Tersangka korupsi dan pemerasan di Kemenbudpar dan Kementerian ESDM Jero Wacik meninggalkan ruangan seusai menjalani pemeriksaan di gedung KPK, Jakarta, Kamis (30/7). KPK memperpanjang masa tahanan mantan Menteri Kebudayaan dan Periwisata periode 2008-2011 dan Menteri ESDM periode 2011-2013 itu selama 30 hari.

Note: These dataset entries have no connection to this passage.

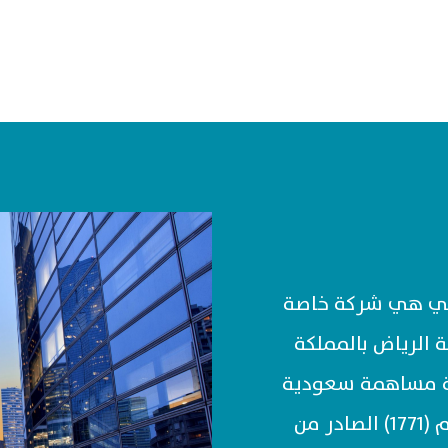
احي هي شركة خاصة
ة الرياض بالمملكة
كة مساهمة سعودية
تم تأسيسها بمقتضى القرار الوزاري رقم (1771) الصادر من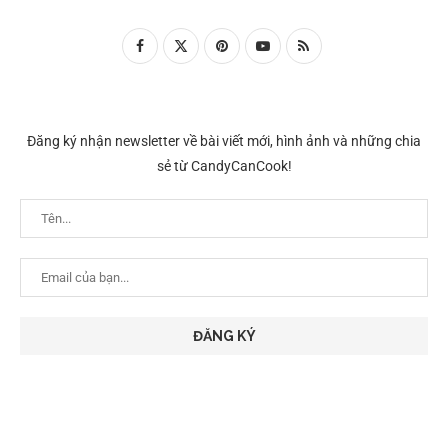
Đăng ký nhận newsletter về bài viết mới, hình ảnh và những chia
sẻ từ CandyCanCook!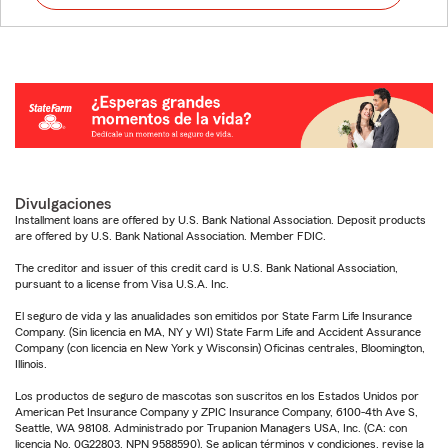
Divulgaciones
Installment loans are offered by U.S. Bank National Association. Deposit products
are offered by U.S. Bank National Association. Member FDIC.
The creditor and issuer of this credit card is U.S. Bank National Association,
pursuant to a license from Visa U.S.A. Inc.
El seguro de vida y las anualidades son emitidos por State Farm Life Insurance
Company. (Sin licencia en MA, NY y WI) State Farm Life and Accident Assurance
Company (con licencia en New York y Wisconsin) Oficinas centrales, Bloomington,
Illinois.
Los productos de seguro de mascotas son suscritos en los Estados Unidos por
American Pet Insurance Company y ZPIC Insurance Company, 6100-4th Ave S,
Seattle, WA 98108. Administrado por Trupanion Managers USA, Inc. (CA: con
licencia No. 0G22803, NPN 9588590). Se aplican términos y condiciones, revise la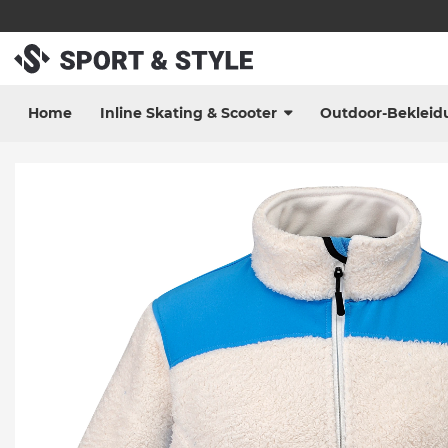
Home
Inline Skating & Scooter
Outdoor-Bekleid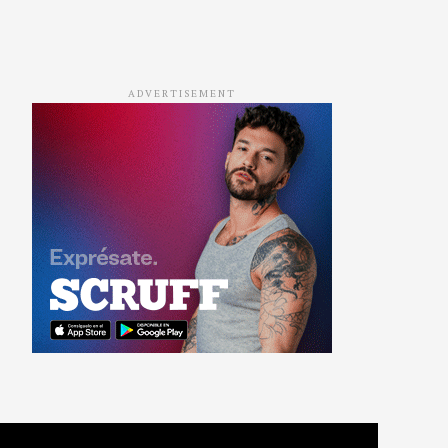
ADVERTISEMENT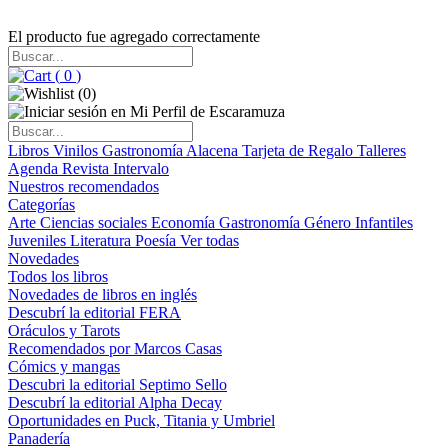
El producto fue agregado correctamente
(
0
)
(
0
)
Libros
Vinilos
Gastronomía
Alacena
Tarjeta de Regalo
Talleres
Agenda
Revista Intervalo
Nuestros recomendados
Categorías
Arte
Ciencias sociales
Economía
Gastronomía
Género
Infantiles
Juveniles
Literatura
Poesía
Ver todas
Novedades
Todos los libros
Novedades de libros en inglés
Descubrí la editorial FERA
Oráculos y Tarots
Recomendados por Marcos Casas
Cómics y mangas
Descubri la editorial Septimo Sello
Descubrí la editorial Alpha Decay
Oportunidades en Puck, Titania y Umbriel
Panadería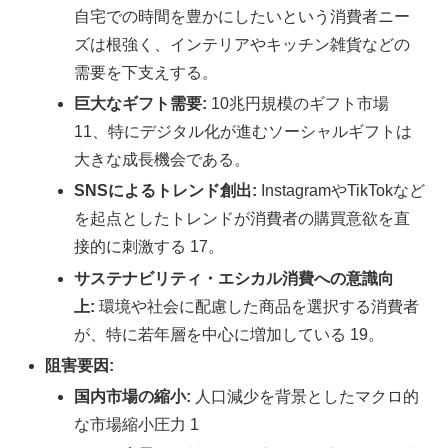
自宅での時間を豊かにしたいという消費者ニー
ズは根強く、インテリアやキッチン雑貨などの
需要を下支えする。
巨大なギフト需要:
10兆円規模のギフト市場
11、特にデジタル化が進むソーシャルギフトは
大きな成長機会である。
SNSによるトレンド創出:
InstagramやTikTokなど
を起点としたトレンドが消費者の購買意欲を直
接的に刺激する 17。
サステナビリティ・エシカル消費への意識向
上:
環境や社会に配慮した商品を選択する消費者
が、特に若年層を中心に増加している 19。
阻害要因:
国内市場の縮小:
人口減少を背景としたマクロ的
な市場縮小圧力 1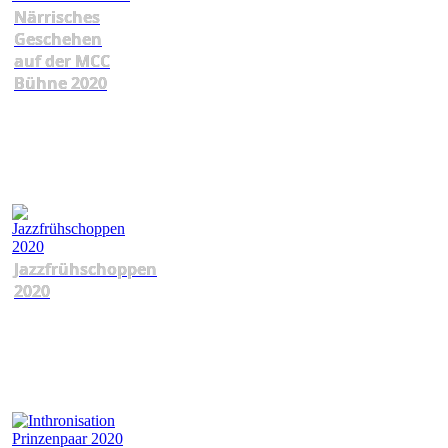
Närrisches
Geschehen
auf der MCC
Bühne 2020
Jazzfrühschoppen
2020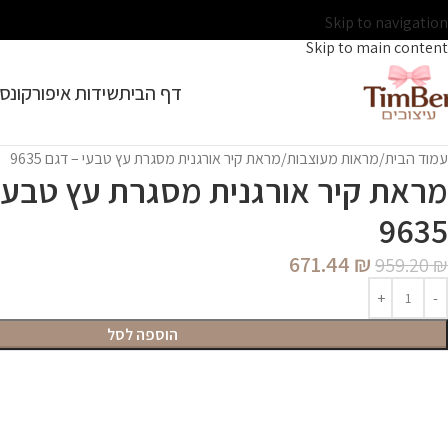
Skip to navigation
Skip to main content
דף הבית
שידות איפור
קונסו
עמוד הבית
מראות מעוצבות
מראת קיר אורגנית מסגרת עץ טבעי – דגם 9635
מראת קיר אורגנית מסגרת עץ טבעי 
9635
671.44
₪
959.20
₪
הוספה לסל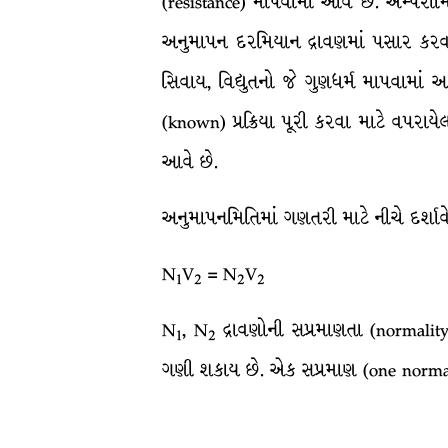
(resistance) માપવામાં આવે છે. એમ્પેરો
અનુમાપન દરમિયાન દ્રાવણમાં પસાર કરવા
સિવાય, વિદ્યુતનો જે ગુણધર્મ માપવામાં આ
(known) પ્રક્રિયા પૂરી કરવા માટે વપરા
આવે છે.
અનુમાપનમિતિમાં ગણતરી માટે નીચે દર્શાવ
N
V
= N
V
1
2
2
2
N
, N
દ્રાવણોની સપ્રમાણતા (normality
1
2
ગણી શકાય છે. એક સપ્રમાણ (one normal)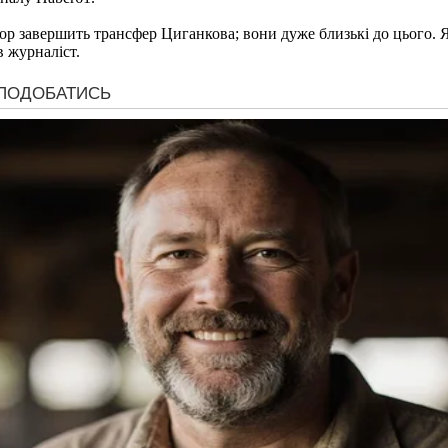
р завершить трансфер Циганкова; вони дуже близькі до цього. Я
в журналіст.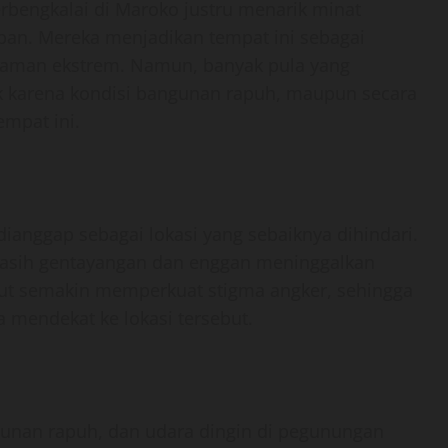
rbengkalai di Maroko justru menarik minat
rban. Mereka menjadikan tempat ini sebagai
alaman ekstrem. Namun, banyak pula yang
sik karena kondisi bangunan rapuh, maupun secara
empat ini.
dianggap sebagai lokasi yang sebaiknya dihindari.
asih gentayangan dan enggan meninggalkan
but semakin memperkuat stigma angker, sehingga
 mendekat ke lokasi tersebut.
angunan rapuh, dan udara dingin di pegunungan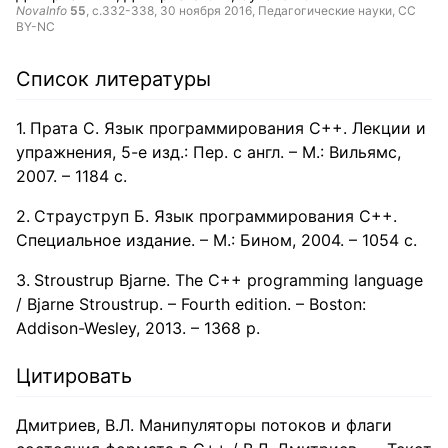
NovaInfo
55
, с.332-338,
30 ноября 2016
, Педагогические науки,
CC
BY-NC
Список литературы
Прата С. Язык программирования С++. Лекции и
упражнения, 5-е изд.: Пер. с англ. – М.: Вильямс,
2007. – 1184 с.
Страуструп Б. Язык программирования С++.
Специальное издание. – М.: Бином, 2004. – 1054 с.
Stroustrup Bjarne. The C++ programming language
/ Bjarne Stroustrup. – Fourth edition. – Boston:
Addison-Wesley, 2013. – 1368 p.
Цитировать
Дмитриев, В.Л. Манипуляторы потоков и флаги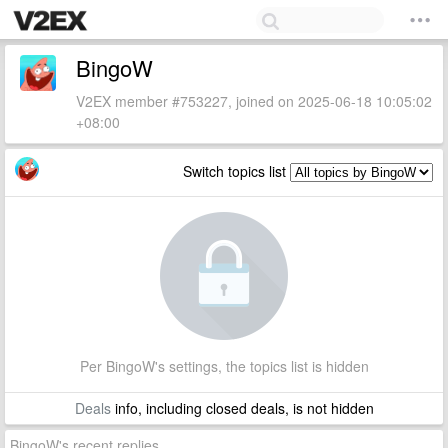
BingoW
V2EX member #753227, joined on 2025-06-18 10:05:02
+08:00
Switch topics list
Per BingoW's settings, the topics list is hidden
Deals
info, including closed deals, is not hidden
BingoW's recent replies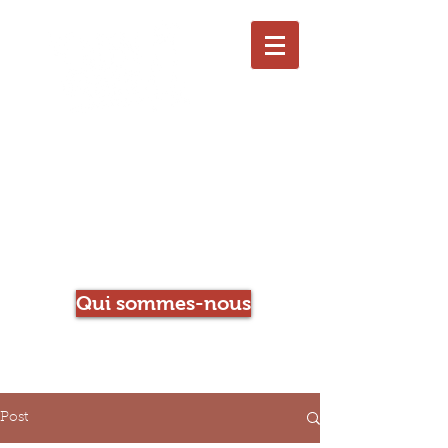
Le Chien qui Louche
Librairie-Café
Qui sommes-nous
Post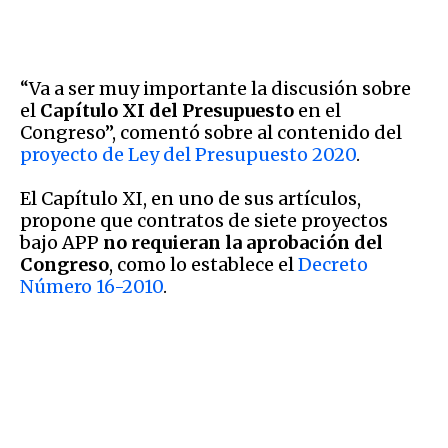
“Va a ser muy importante la discusión sobre
el
Capítulo XI
del Presupuesto
en el
Congreso”, comentó sobre al contenido del
proyecto de Ley del Presupuesto 2020
.
El Capítulo XI, en uno de sus artículos,
propone que contratos de siete proyectos
bajo APP
no requieran la aprobación del
Congreso
, como lo establece el
Decreto
Número 16-2010
.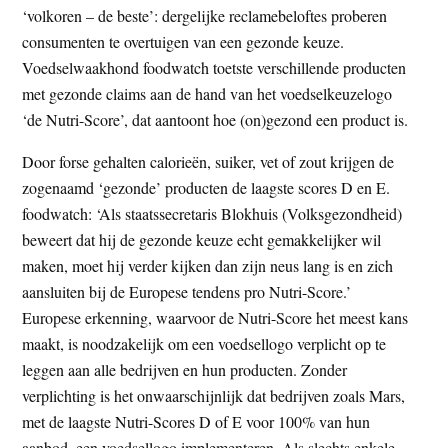
‘volkoren – de beste’: dergelijke reclamebeloftes proberen
t
e
consumenten te overtuigen van een gezonde keuze.
e
s
Voedselwaakhond foodwatch toetste verschillende producten
i
met gezonde claims aan de hand van het voedselkeuzelogo
t
‘de Nutri-Score’, dat aantoont hoe (on)gezond een product is.
e
Door forse gehalten calorieën, suiker, vet of zout krijgen de
zogenaamd ‘gezonde’ producten de laagste scores D en E.
foodwatch: ‘Als staatssecretaris Blokhuis (Volksgezondheid)
beweert dat hij de gezonde keuze echt gemakkelijker wil
maken, moet hij verder kijken dan zijn neus lang is en zich
aansluiten bij de Europese tendens pro Nutri-Score.’
Europese erkenning, waarvoor de Nutri-Score het meest kans
maakt, is noodzakelijk om een voedsellogo verplicht op te
leggen aan alle bedrijven en hun producten. Zonder
verplichting is het onwaarschijnlijk dat bedrijven zoals Mars,
met de laagste Nutri-Scores D of E voor 100% van hun
aanbod, een voedsellogo implementeren. Als slechts enkele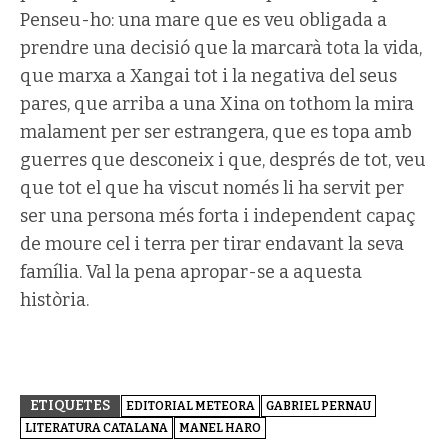
Penseu-ho: una mare que es veu obligada a
prendre una decisió que la marcarà tota la vida,
que marxa a Xangai tot i la negativa del seus
pares, que arriba a una Xina on tothom la mira
malament per ser estrangera, que es topa amb
guerres que desconeix i que, després de tot, veu
que tot el que ha viscut només li ha servit per
ser una persona més forta i independent capaç
de moure cel i terra per tirar endavant la seva
família. Val la pena apropar-se a aquesta
història.
ETIQUETES
EDITORIAL METEORA
GABRIEL PERNAU
LITERATURA CATALANA
MANEL HARO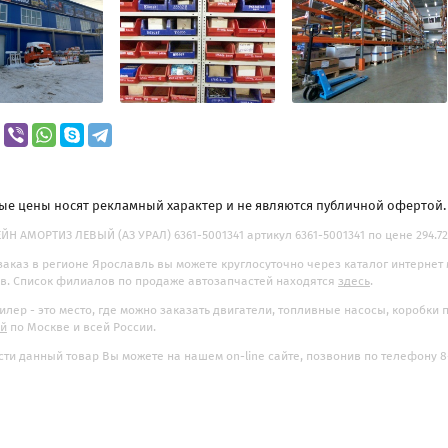
ые цены носят рекламный характер и не являются публичной офертой
Н АМОРТИЗ ЛЕВЫЙ (АЗ УРАЛ) 6361-5001341 артикул 6361-5001341 по цене 294.72
заказ в регионе Ярославль вы можете круглосуточно через каталог интернет
. Список филиалов по продаже автозапчастей находятся
здесь
.
илер - это место, где можно заказать двигатели, топливные насосы, коробки
ой
по Москве и всей России.
ти данный товар Вы можете на нашем on-line сайте, позвонив по телефону 8-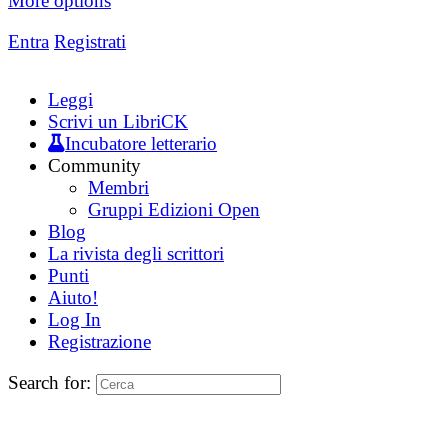
More options
Entra
Registrati
Leggi
Scrivi un LibriCK
Incubatore letterario
Community
Membri
Gruppi Edizioni Open
Blog
La rivista degli scrittori
Punti
Aiuto!
Log In
Registrazione
Search for: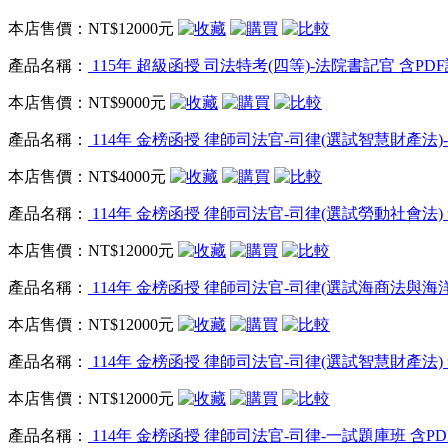
本店售價：
NT$12000元
產品名稱：
115年 超級函授 司法特考(四等)-法院書記官 含PDF講
本店售價：
NT$9000元
產品名稱：
114年 金榜函授 律師司法官-司律(選試智慧財產法)-二
本店售價：
NT$4000元
產品名稱：
114年 金榜函授 律師司法官-司律(選試勞動社會法) 含
本店售價：
NT$12000元
產品名稱：
114年 金榜函授 律師司法官-司律(選試海商法與海洋法)
本店售價：
NT$12000元
產品名稱：
114年 金榜函授 律師司法官-司律(選試智慧財產法) 含
本店售價：
NT$12000元
產品名稱：
114年 金榜函授 律師司法官-司律-一試題庫班 含PDF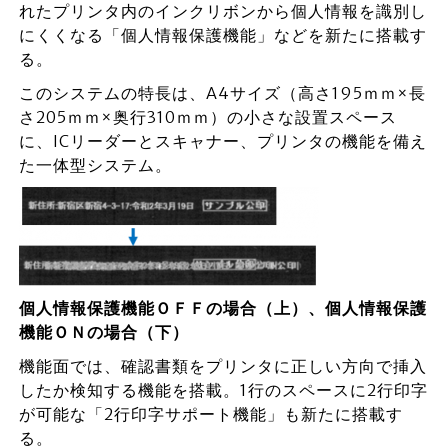
れたプリンタ内のインクリボンから個人情報を識別し
にくくなる「個人情報保護機能」などを新たに搭載す
る。
このシステムの特長は、A4サイズ（高さ195ｍｍ×長
さ205ｍｍ×奥行310ｍｍ）の小さな設置スペース
に、ICリーダーとスキャナー、プリンタの機能を備え
た一体型システム。
個人情報保護機能ＯＦＦの場合（上）、個人情報保護
機能ＯＮの場合（下）
機能面では、確認書類をプリンタに正しい方向で挿入
したか検知する機能を搭載。1行のスペースに2行印字
が可能な「2行印字サポート機能」も新たに搭載す
る。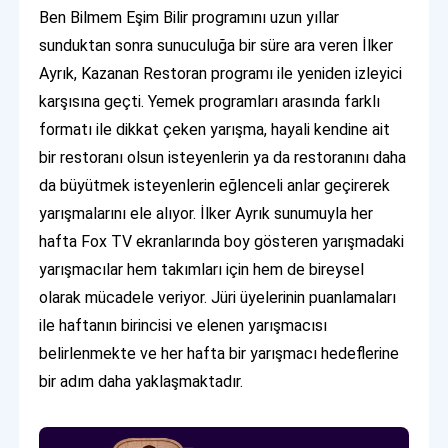
Ben Bilmem Eşim Bilir programını uzun yıllar
sunduktan sonra sunuculuğa bir süre ara veren İlker
Ayrık, Kazanan Restoran programı ile yeniden izleyici
karşısına geçti. Yemek programları arasında farklı
formatı ile dikkat çeken yarışma, hayali kendine ait
bir restoranı olsun isteyenlerin ya da restoranını daha
da büyütmek isteyenlerin eğlenceli anlar geçirerek
yarışmalarını ele alıyor. İlker Ayrık sunumuyla her
hafta Fox TV ekranlarında boy gösteren yarışmadaki
yarışmacılar hem takımları için hem de bireysel
olarak mücadele veriyor. Jüri üyelerinin puanlamaları
ile haftanın birincisi ve elenen yarışmacısı
belirlenmekte ve her hafta bir yarışmacı hedeflerine
bir adım daha yaklaşmaktadır.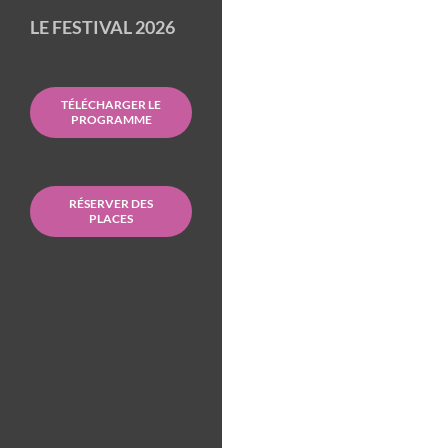
LE FESTIVAL 2026
TÉLÉCHARGER LE
PROGRAMME
RÉSERVER DES
PLACES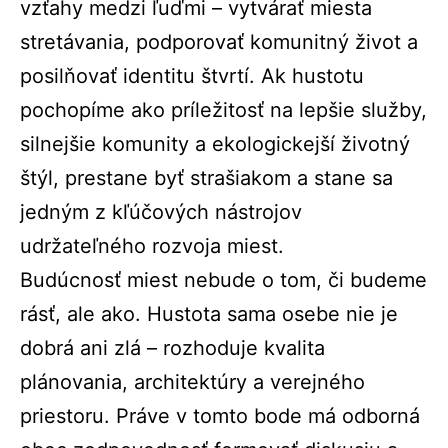
vzťahy medzi ľuďmi – vytvárať miesta
stretávania, podporovať komunitný život a
posilňovať identitu štvrtí. Ak hustotu
pochopíme ako príležitosť na lepšie služby,
silnejšie komunity a ekologickejší životný
štýl, prestane byť strašiakom a stane sa
jedným z kľúčových nástrojov
udržateľného rozvoja miest.
Budúcnosť miest nebude o tom, či budeme
rásť, ale ako. Hustota sama osebe nie je
dobrá ani zlá – rozhoduje kvalita
plánovania, architektúry a verejného
priestoru. Práve v tomto bode má odborná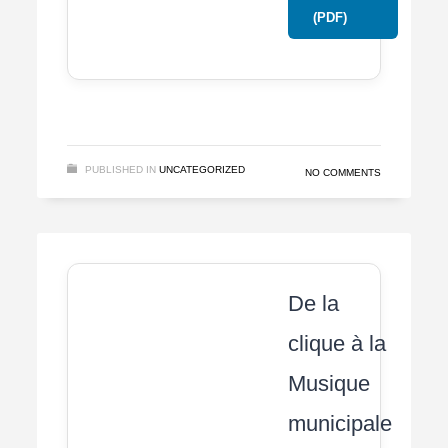
(PDF)
PUBLISHED IN
UNCATEGORIZED
NO COMMENTS
De la
clique à la
Musique
municipale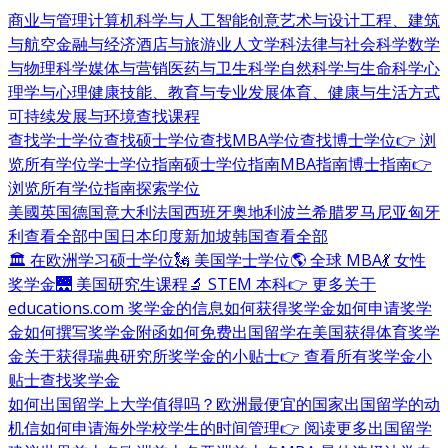
商业与管理
计算机科学与人工智能
创意艺术与设计
工程、建筑
与航空
金融与经济
酒店与旅游业
人文学科
法律与社会科学
数学
与物理科学
媒体与营销
医药与卫生科学
自然科学与生命科学
心
理学与心理健康
技能、教育与专业发展
体育、健康与生活方式
可持续发展与环境
查找课程
查找学士学位
查找硕士学位
查找MBA学位
查找博士学位
👉 浏
览所有学位
学士学位指南
硕士学位指南
MBA指南
博士指南
👉
浏览所有学位指南
探索学位
美國
英国
德国
意大利
法国
西班牙
奥地利
波兰
希腊
罗马尼亚
匈牙
利
查看全部
中国
日本
印度
新加坡
韩国
查看全部
🏛 在欧洲学习硕士学位
🗽 美国学士学位
🌎 全球 MBA
💃 女性
奖学金
🌉 美国研究生课程
🔬 STEM 本科
👉 更多关于
educations.com 奖学金的信息
如何获得奖学金
如何申请奖学
金
如何撰写奖学金附函
如何免费出国留学
在美国获得体育奖学
金
关于获得瑞典研究所奖学金的小贴士
👉 查看所有奖学金小
贴士
查找奖学金
如何出国留学
上大学值得吗？
欧洲最便宜的国家
出国留学的动
机信
如何申请海外学校
学生的时间管理
👉 阅读更多出国留学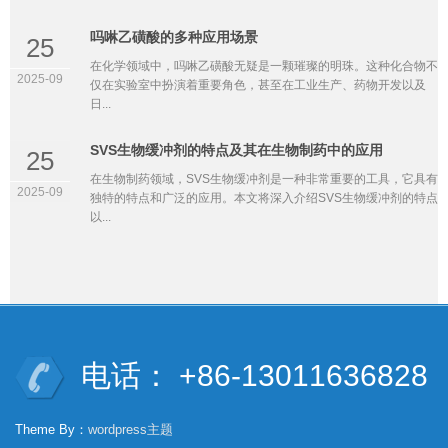
吗啉乙磺酸的多种应用场景
25
在化学领域中，吗啉乙磺酸无疑是一颗璀璨的明珠。这种化合物不
2025-09
仅在实验室中扮演着重要角色，甚至在工业生产、药物开发以及
日...
SVS生物缓冲剂的特点及其在生物制药中的应用
25
在生物制药领域，SVS生物缓冲剂是一种非常重要的工具，它具有
2025-09
独特的特点和广泛的应用。本文将深入介绍SVS生物缓冲剂的特点
以...
电话： +86-13011636828
Theme By：
wordpress主题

ANTARA FOTO/Akbar Nugroho Gumay/kye/15

Jakarta, Aktual.com — Bekas Menteri Kebudayaan dan Pariwisata (Menbudpar), Jero Wacik didakwa menyelewengkan dana operasional menteri (DOM) yang dipergunakan untuk kepentingan pribadi diluar kedinasan dan keluarga. Total DOM yang digunakan Jero Wacik mencapai Rp 8.408.617.149.

Lantaran perbuatan tersebut, politikus Partai Demokrat itu dianggap telah melanggar Keputusan Presiden (Keppres) nomor 42 tahun 2002 tentang Pedoman Pelaksanaan APBN.

Demikian disampaikan jaksa penuntut umum pada Komisi Pemberantasan Korupsi (KPK), saat membacakan amar dakwaan di Pengadilan Tipikor Jakarta, Selasa (22/9).

“Secara melawan hukum terdakwa Jero Wacik meminta Dana Operasional Menteri (DOM) untuk diberikan secara langsung kepada terdakwa kemudian menggunakan DOM tersebut untuk keperluan pribadi dan keluarganya tanpa didukung bukti pertanggungjawaban belanja yang sah untuk memperoleh pembayaran,” papar Jaksa KPK, Dody Sukmono.

DOM tersebut awalnya disediakan melalui Daftar Isian Pelaksanaan Anggaran (DIPA). Agar dapat menggunakan dana tersebut, Jero selaku Menbudpar, setiap tahunnya menunjuk Pejabat Pelaksana Anggaran pada Satuan Kerja Sekretariat Jenderal Kemenbudpar.

Untuk pengalokasian DOM, Sekjen Kemenbudpar saat itu Wardyatmo membentuk tim pengelola kegiatan operasional Menteri. Menurut Jaksa, dalam mengelola DOM, Jero juga menunjuk Kepala Bagian Tata Usaha Pimpinan (Menteri) pada Biro Umum Setjen Kemenbudpar, Luh Ayu Rusminingsih sebagai Bendahara.

“Luh Ayu Rusminingsih lalu memerintahkan Kasubag TU Menteri, Siti Alfiah untuk mengajukan permintaan uang muka DOM sesuai permintaan terdakwa (Jero) selaku Menteri atau untuk keperluan biaya penunjang kegiatan Menteri kepada Biro Keuangan,” papar Jaksa.

Jaksa KPK melanjutkan, DOM tersebut setiap bulannya dicairkan dengan hanya melampirkan Surat Pernyataan Tangung Jawab Belanja (SPTB) yang ditandatangani PPK. Untuk periode 2008 pencairan DOM diterima oleh Samsa, periode 2009-2011 giliran Sunhaji yang menerima.

Selanjutnya, setiap pencairan kedua orang itu menyerahkan uang tersebut kepada Siti Alfiah, sesuai dengan yang diajukan. Atas permintaan Jero, Luh Ayu Rusminingsih menyerahkan sebagian uang DOM secara langsung kepada dirinya.

“Padahal seharusnya uang DOM tersebut digunakan untuk pembayaran kepada pihak ketiga atau kebutuhan operasional Menteri, tetapi terdakwa meminta dan menerimanya langsung secara tunai dengan menandatangani kuitansi penerimaan uang. Sedangkan sisanya dikelola oleh Luh Ayu Rusminingsih untuk operasional kegiatan Menteri setiap bulan,” terang Jaksa.

Setelah menerima DOM secara tunai, Jero menggunakannya untuk keperluan pribadi, upacara adat dan acara keagamaan dan tidak didukung dengan bukti-bukti pertangggungjawaban belanja yang lengkap, valid dan sah.

Dalam dakwaan kesatu Jero diancam pidana dengan Pasal 2 ayat 1 atau Pasal 3 jo Pasal 18 UU Nomor 31 tahun 1999 sebagaimana telah diubah dengan UU No 20 tahun 2001 tentang Pemberantasan Tindak Pidana Korupsi jo pasal 65 ayat (1) KUHP.